Puget Sound Institute is undertaking a project to compile information about low-oxygen thresholds for Puget Sound species and determine where sensitive species are likely to confront dangerous levels of oxygen, now and in the future. The effort, led by PSI’s lead ecologist Tessa Francis, will start with survey data and take account of the conditions where various species are living — and not living —as an indicator of low-oxygen thresholds.
Rather than conduct expensive and time-consuming studies of hypoxia tolerance for Puget Sound species, researchers might be able to borrow from existing studies, such as those that address similar species in other areas, said Essington, who is involved in the project.
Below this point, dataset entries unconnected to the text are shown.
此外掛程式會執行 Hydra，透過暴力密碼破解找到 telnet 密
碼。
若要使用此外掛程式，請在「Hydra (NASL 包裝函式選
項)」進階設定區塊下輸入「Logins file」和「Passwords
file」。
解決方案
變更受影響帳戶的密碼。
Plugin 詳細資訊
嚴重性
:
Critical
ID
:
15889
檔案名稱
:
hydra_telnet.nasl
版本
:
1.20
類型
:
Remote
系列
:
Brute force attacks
Another idea, Francis said, would be to take advantage of existing computer models of food webs and water quality to create maps showing where low-oxygen conditions may significantly affect sea life. Funding for the work, which is just getting underway, comes from the federal Environmental Protection Agency, through the state’s Puget Sound Partnership, as part of Puget Sound recovery efforts.
In estimating risk, it is essential to consider the entire life history of an animal. For example, crab larvae appear to be more sensitive to low oxygen than adult crabs. When crab larvae get caught in lethal levels of low oxygen, the loss in numbers can reduce the future population. Fortunately, as some observers have noted, the larval stage typically occurs earlier in the year than the worst hypoxic conditions.
This article was funded in part by King County in conjunction with a series of online workshops exploring Puget Sound water quality.